Letter: Parks and people

Fred Pearce (‘The green missionaries of Africa’, Forum, 21 April) accused
national parks of endangering the very people who can best preserve the
environment, and questioned whether funds donated to the World Wide Fund
for Nature (WWF) were being used to destroy indigenous culture. We wish
that Pearce had asked our views. The International Union for Conversation
of Nature and National Resources (IUCN) and WWF have a very clear position:
conservation is for people. Where national parks deny some resources to
local people to meet national conservation objectives, it is the responsibility
of government to provide the economic incentives which are required to ensure
that local people benefit from the park.

We have also been very clear that indigenous people have the right to
remain in national parks, where their presence is consistent with the management
objectives of the park. IUCN books contain numerous case studies showing
how the relationship between local human cultures and protected areas can
be a positive one.

In the specific case of the Air Tenere National Nature Reserve in Niger,
Pearce presents only part of the picture. Facts he ignored include: the
Tuaregs are no longer hunters because wildlife populations have been so
devastated that little game can be found; the objective of our joint project
is the sustainable use of the area’s natural and cultural resources; project
activities which benefit the local people include introduction of woodless
building techniques (because few trees remain), adult literacy classes,
improvement of wells, and training of rural health workers; the regulations
controlling human use of the resources are based on traditional laws relevant
to the conditions in the area; major investments are being made to demonstrate
mechanisms for rehabilitating the habitat (though we recognise that the
very limited funds available prevent these from being applied over broad
areas; and the areas where human use is most restricted were virtually uninhabited
before the reserve was established.

While the Air Tenere project is not perfect – few conservation projects
are – it certainly is helping the Tuaregs far more than it is hurting them.
Conservation is clearly in the interest of the Tuaregs.
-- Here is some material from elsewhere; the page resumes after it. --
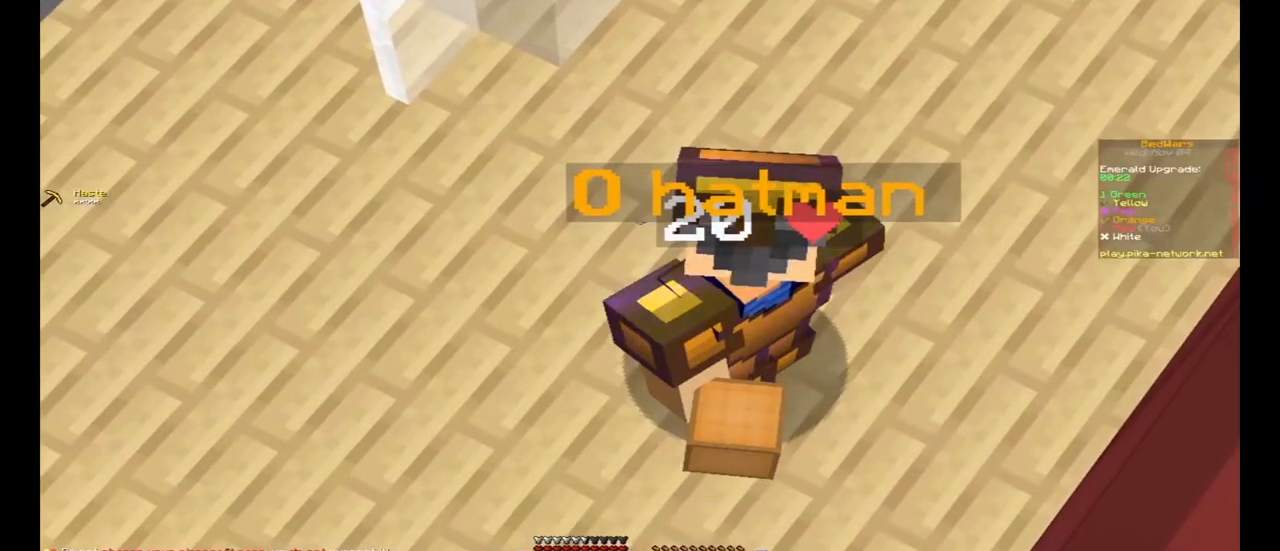
{"keys": [], "mouse": [], "events": []}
As John Newby, our
project manager in the region, says, ‘What future is there for the people
of the Sahel if the meagre resources upon which their lives depend deteriorate
even further?

Martin Holdgate Director General IUCN Gland Switzerland

Letter: Parks and people

Fred Pearce rightly points out that conservationists often find themselves
caught in a conflict between governments who, for good economic and ecological
reasons, want to preserve national parks, and local people, who wish to
exploit their environment.

But he is wrong in describing the World Wide Fund for Nature (WWF) as
an organisation pursuing conservation strategies which exclude indigenous
peoples’ rights, are incompatible with the long-term interests of local
people, or are developed and implemented without these people. Had he cared
to look at the WWF programme in Africa, Asia and Latin America, he would
have discovered: Programmes in African countries such as Zimbabwe, Zambia,
Tanzania and Malawi, to help concerned local people to maintain, develop
and promote forms of sustainable utilisation of wildlife which will provide
income to these local people and protect the resource.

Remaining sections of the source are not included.